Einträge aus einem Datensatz
════════════════
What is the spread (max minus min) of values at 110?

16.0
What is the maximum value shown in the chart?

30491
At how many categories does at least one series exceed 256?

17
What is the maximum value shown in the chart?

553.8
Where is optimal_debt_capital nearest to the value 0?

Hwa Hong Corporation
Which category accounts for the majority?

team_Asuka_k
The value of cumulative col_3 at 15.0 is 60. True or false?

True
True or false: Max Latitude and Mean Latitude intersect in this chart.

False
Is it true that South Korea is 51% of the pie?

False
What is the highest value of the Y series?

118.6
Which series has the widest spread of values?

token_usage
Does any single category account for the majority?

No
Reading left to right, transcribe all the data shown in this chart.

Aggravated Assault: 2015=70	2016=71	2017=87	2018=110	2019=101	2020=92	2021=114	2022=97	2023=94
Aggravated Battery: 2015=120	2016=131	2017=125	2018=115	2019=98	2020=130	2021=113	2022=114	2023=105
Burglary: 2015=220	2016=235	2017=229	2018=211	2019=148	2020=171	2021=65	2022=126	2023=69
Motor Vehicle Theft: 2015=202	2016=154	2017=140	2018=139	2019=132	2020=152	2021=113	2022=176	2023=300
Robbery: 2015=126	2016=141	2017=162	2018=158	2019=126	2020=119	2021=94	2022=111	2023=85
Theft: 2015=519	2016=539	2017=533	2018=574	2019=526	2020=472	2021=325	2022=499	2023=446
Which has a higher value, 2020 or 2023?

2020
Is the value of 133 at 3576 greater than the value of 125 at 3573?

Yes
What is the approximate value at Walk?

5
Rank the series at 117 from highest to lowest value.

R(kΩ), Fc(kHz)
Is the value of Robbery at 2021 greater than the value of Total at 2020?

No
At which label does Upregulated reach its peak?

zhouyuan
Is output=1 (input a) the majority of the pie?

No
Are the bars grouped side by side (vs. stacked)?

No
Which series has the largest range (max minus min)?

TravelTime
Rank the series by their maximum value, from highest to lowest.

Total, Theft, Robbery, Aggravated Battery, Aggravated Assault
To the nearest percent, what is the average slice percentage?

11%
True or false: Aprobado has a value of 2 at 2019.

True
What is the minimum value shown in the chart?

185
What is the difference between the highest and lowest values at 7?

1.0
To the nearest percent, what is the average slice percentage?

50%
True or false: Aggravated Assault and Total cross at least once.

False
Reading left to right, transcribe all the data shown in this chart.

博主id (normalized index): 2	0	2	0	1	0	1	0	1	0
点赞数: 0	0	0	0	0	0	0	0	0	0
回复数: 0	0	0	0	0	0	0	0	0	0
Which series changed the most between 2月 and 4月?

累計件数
════════════════
[Aufgabenstellung] Filtere bitte aus den Einträgen oben alle Zeilen heraus, die das Wort "highest" enthalten, und gib sie unverändert wieder.

[Lösung der Aufgabe]
What is the highest value of the Y series?
Rank the series at 117 from highest to lowest value.
Rank the series by their maximum value, from highest to lowest.
What is the difference between the highest and lowest values at 7?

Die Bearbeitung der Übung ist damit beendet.